- Church: Episcopal Church
- Diocese: Idaho
- Elected: February 1942
- In office: 1942–1957
- Predecessor: Frederick B. Bartlett
- Successor: Norman L. Foote

Orders
- Ordination: June 11, 1916 by Frederick Foote Johnson
- Consecration: April 29, 1942 by Arthur Moulton

Personal details
- Born: August 23, 1887 Dixon, Missouri, United States
- Died: October 31, 1963 (aged 76) Seattle, Washington, United States
- Buried: Morris Hill Cemetery, Boise
- Denomination: Anglican
- Parents: James Francis Rhea & Kathryn Milligan
- Spouse: Edith Hottenstein ​ ​(m. 1915; died 1930)​ Laura P. Wilson ​(m. 1963)​
- Children: 4

= Frank A. Rhea =

American bishop

Frank Archibald Rhea (September 26, 1887 – October 31, 1963) was bishop of the Episcopal Diocese of Idaho, serving from 1942 to 1968.

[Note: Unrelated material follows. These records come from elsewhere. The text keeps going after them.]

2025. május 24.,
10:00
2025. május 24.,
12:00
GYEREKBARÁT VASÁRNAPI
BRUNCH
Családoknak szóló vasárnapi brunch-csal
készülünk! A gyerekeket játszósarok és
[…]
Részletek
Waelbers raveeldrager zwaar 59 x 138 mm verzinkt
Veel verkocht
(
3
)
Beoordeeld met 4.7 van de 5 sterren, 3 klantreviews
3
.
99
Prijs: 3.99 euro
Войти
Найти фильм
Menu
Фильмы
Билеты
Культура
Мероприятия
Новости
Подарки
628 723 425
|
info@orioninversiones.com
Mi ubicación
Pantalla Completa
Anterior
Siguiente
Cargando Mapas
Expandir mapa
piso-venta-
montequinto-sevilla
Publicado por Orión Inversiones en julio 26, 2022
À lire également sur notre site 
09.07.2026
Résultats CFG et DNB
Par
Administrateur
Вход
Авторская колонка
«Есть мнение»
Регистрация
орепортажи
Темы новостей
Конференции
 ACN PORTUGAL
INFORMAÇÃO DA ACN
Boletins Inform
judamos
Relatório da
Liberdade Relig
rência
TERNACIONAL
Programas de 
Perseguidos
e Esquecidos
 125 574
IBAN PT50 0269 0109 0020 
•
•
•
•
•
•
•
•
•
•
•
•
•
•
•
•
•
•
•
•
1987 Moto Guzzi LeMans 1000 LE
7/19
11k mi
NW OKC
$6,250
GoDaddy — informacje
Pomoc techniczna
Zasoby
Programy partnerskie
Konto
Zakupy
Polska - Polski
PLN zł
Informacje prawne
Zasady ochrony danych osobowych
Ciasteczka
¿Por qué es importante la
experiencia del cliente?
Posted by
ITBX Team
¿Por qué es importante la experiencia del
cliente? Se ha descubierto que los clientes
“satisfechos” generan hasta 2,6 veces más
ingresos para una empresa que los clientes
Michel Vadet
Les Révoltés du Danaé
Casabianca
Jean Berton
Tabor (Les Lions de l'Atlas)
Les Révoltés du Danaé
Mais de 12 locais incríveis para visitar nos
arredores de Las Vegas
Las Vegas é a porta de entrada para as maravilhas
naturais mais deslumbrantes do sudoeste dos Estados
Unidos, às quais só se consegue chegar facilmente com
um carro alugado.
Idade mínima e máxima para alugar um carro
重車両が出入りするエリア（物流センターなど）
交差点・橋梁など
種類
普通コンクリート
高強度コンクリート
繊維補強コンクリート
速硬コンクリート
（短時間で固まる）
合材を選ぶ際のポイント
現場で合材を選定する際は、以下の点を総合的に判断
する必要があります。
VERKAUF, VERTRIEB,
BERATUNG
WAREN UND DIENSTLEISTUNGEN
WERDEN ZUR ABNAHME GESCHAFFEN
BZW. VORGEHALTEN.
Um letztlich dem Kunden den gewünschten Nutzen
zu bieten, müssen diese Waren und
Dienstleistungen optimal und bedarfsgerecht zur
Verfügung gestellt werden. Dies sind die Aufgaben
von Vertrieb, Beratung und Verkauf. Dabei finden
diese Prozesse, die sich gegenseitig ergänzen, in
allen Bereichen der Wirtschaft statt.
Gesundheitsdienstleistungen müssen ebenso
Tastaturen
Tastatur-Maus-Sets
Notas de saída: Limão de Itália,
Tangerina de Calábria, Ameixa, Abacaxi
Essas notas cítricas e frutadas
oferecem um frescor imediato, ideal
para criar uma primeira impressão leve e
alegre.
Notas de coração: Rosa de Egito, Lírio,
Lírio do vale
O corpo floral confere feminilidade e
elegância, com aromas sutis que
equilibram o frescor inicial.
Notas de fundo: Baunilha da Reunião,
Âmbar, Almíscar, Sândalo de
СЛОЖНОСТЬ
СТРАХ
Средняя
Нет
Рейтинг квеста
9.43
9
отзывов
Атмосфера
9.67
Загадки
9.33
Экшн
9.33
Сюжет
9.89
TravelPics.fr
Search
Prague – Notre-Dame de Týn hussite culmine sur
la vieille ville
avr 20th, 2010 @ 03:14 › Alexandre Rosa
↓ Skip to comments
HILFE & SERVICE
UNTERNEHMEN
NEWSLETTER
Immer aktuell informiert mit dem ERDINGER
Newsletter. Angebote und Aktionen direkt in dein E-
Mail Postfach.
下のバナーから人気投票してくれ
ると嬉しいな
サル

==Early life and education==
Rhea was born on September 26, 1887, in Dixon, Missouri, the son of James Francis Rhea and Kathryn Milligan. He attended Sewanee Military Academy and later graduated from St Stephen's College in 1912. He enrolled at the Berkeley Divinity School, from which he graduated with a Bachelor of Sacred Theology in 1915. He was awarded an honorary Doctor of Divinity from College of Idaho.

==Ordination==
Rhea was ordained deacon on June 2, 1915 by Bishop Chauncey B. Brewster of Connecticut, and priest on June 11, 1916 by the Coadjutor of Missouri Frederick Foote Johnson. He was appointed as priest in charge of the missions in Sisseton, South Dakota and chaplain of the army camps in the west of Texas. In 1918 he became rector of Trinity Church in Victoria, Texas while in 1919 he became in charge of the mission of the Incarnation in Texas. He transferred as rector of St Mark's Church in Beaumont, Texas in 1923, where he remained till 1928. In 1928 he was appointed Dean of St Michael's Cathedral in Boise, Idaho.

==Episcopacy==
Rhea was elected as missionary Bishop of Idaho in February 1942. He was consecrated on April 29, 1942, by Arthur Moulton, Bishop of Utah, in St Michael's Cathedral in Boise, Idaho. After retirement, Rhea served as pastor of Trinity Church in Seattle. He also acted as assistant bishop to the Bishop of Olympia. He retained his post till his retirement in 1957. Rhea died in his sleep on October 31, 1963.

==Family==
Rhea married Edith Hottenstein (1884-1930) with whom he had four daughters. Upon her death he married Canadian Laura Pearle Wilson (1902-1964) in 1936.